Misconfigured fencing can lead to:
- Stalemate (no node can be fenced, so cluster refuses to start resources).
- “Shoot the wrong node” scenarios, which you avoid with careful device configuration and testing.
Typical Pacemaker Use Patterns
Highly-Available IP + Service
Simplest pattern:
- Primitive: IP address resource
- Primitive: service (e.g.
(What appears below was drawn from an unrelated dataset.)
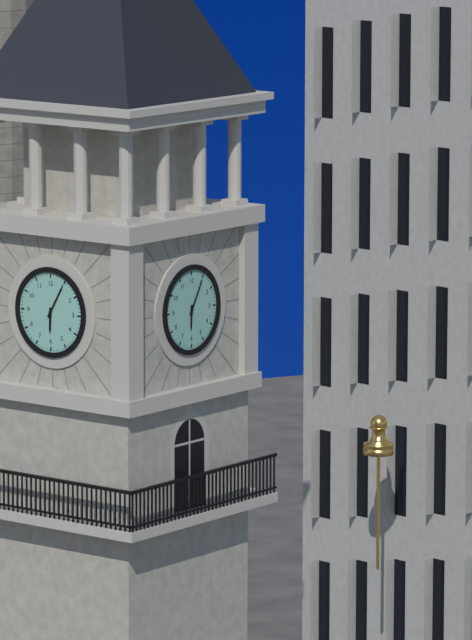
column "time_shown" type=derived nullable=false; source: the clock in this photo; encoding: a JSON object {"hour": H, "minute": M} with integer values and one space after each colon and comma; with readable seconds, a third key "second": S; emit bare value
{"hour": 6, "minute": 5}
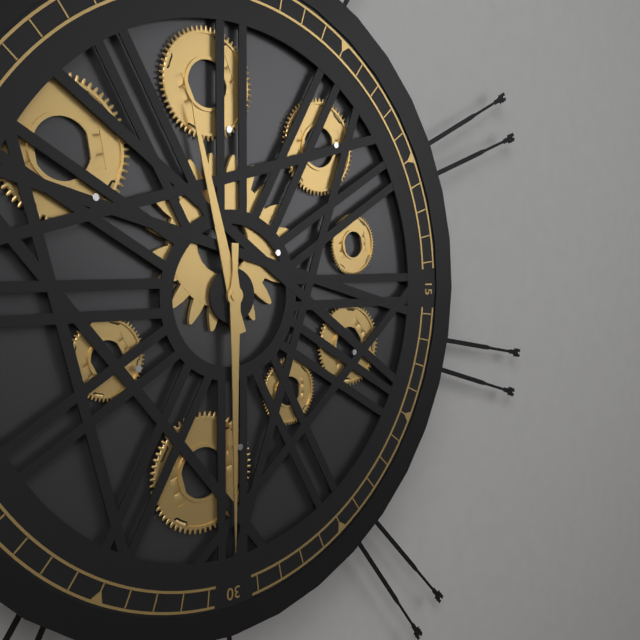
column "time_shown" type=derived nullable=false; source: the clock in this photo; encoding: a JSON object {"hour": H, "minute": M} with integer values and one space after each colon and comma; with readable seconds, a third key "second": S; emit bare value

HTTP daemon)
- Group: IP + service (start IP first, then service; both colocated)
- Location constraint: prefer node A, allow node B as failover
If node A fails, Pacemaker moves the group to node B; client connections keep using the same IP.
Active/Passive Database with Storage
Common pattern:
- Primitive: shared filesystem or replicated volume (DRBD, etc.)
- Primitive: database service
- Optionally a VIP
- Group or combination of ordering + colocation
- Multi-state resource for DRBD:
- Only allow database to run where DRBD is Master.
- Order promotion of DRBD before starting DB.
Pacemaker ensures storage role and service placement are consistent.
Distributed Service via Clones
Pattern for cluster-wide agents/services:
- Clone of a primitive: e.g. monitoring agent
clone-maxequal to number of nodes- Optional location constraints if some nodes should not run clones
Pacemaker gradually starts/stops clone instances across nodes, respecting overall cluster health.
Monitoring and Troubleshooting Pacemaker
Status and Cluster View
Useful concepts:
- Cluster-wide status vs per-node status.
- Resource states:
Started,Stopped,Master,Slave,Failed. - Historical operations: when and why a resource was restarted or moved.
You can observe:
- Which node is DC
- Quorum status
- Fencing history
- Failure counts per resource/node
Common Misconfigurations
Typical issues specific to Pacemaker:
- Missing or incorrect fencing:
- Cluster refuses to start (“no STONITH, no resources”) depending on policy.
- Or risk of split-brain.
- Unrealistic timeouts:
- Frequent false failure detection and unnecessary failovers.
- Overly strict constraints:
- No node satisfies all location/colocation rules, so resources remain stopped.
- Ignoring failure counts:
- Resource repeatedly started on a bad node because migration thresholds are not tuned.
Diagnosing often involves:
- Inspecting the CIB
- Reviewing operation history
- Checking fencing logs
- Verifying resource agents work correctly when run manually
Design Considerations for Pacemaker-Based Clusters
When designing with Pacemaker:
- Keep the cluster simple where possible:
- Fewer resources and constraints = easier reasoning.
- Group related services:
- Use groups and sensible ordering instead of many separate primitives and constraints.
- Model failure modes:
- Decide when to restart locally vs move resources vs fence nodes.
- Test fencing and failover scenarios:
- Simulate node crashes, network losses, and resource failures.
- Avoid unnecessary flapping:
- Configure adequate stickiness and realistic timeouts.
- Consider split-site / geo patterns carefully:
- Use tickets, external arbitration, or carefully designed quorum setup.
Pacemaker gives you a powerful policy engine; your main task as an administrator is to express the correct policies (constraints, meta-attributes, fencing strategy) for your environment.